• [Given instruction A]: Count the lines in the rows below that contain the string "frame", matching case exactly, and reply with the number alone.
::::
Confidence Score Decline in Document Intelligence Custom Extraction Models with New Layouts
aristotelisc describes an experiment using Azure Document Intelligence to train custom extraction models, highlighting how introducing new document layouts led to persistent confidence score drops. The author seeks community insights on this behavior.
Doc Intelligence: Custom Extraction Model | Confidence Score Deterioration with New Formats/Layouts
Author: aristotelisc
Hi everyone,
I am experimenting with custom extraction models in the Azure Document Intelligence service and have encountered a puzzling issue. My goal is to understand how model confidence scores behave when documents of significantly different format or layout are introduced during training.
Experiment Setup
- Initial Phase:
- Trained models using documents all in the same format (with some minor issues like picture quality and rotation).
- Gradually increased training data by increments of 5 documents, retraining after each addition.
- After each retraining, evaluated model confidence against a fixed, unseen holdout set (same format as training data).
- Second Phase:
- Upon reaching 35 documents in the same format, began adding documents with distinctly different formats and layouts (in batches of 10).
::::
• [Given instruction B]: Rewrite the paragraph of the post that begins "I am experimenting with custom extraction models" in a shorter form that keeps its main facts.

• [Input for this task]:
::::
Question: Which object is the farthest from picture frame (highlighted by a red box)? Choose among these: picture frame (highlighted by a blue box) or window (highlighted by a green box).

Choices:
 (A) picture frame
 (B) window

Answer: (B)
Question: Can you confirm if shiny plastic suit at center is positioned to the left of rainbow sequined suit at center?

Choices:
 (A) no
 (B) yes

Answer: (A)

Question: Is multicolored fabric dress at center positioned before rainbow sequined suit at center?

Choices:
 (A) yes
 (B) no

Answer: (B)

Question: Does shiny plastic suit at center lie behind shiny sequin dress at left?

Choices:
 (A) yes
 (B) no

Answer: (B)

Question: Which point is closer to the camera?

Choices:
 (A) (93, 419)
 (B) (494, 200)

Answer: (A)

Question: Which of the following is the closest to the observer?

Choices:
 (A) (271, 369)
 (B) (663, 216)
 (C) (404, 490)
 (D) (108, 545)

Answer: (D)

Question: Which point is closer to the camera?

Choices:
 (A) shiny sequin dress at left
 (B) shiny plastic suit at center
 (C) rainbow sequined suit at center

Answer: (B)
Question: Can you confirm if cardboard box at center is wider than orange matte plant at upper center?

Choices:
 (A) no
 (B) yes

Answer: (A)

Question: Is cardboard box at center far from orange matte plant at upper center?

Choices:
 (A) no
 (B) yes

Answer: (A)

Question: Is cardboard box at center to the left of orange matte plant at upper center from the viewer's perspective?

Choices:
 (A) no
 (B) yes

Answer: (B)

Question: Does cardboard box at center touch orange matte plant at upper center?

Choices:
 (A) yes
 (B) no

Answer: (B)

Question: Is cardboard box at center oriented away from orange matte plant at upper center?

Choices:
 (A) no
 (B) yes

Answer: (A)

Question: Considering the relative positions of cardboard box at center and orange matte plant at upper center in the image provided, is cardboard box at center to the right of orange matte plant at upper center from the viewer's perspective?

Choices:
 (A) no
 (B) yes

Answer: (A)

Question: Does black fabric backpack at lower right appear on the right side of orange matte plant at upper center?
::::
• [Written reply A]: 2

• [Written reply B]: I'm testing custom extraction models in Azure Document Intelligence and have hit a puzzling issue. I want to learn how model confidence scores behave when documents with a markedly different format or layout are added during training.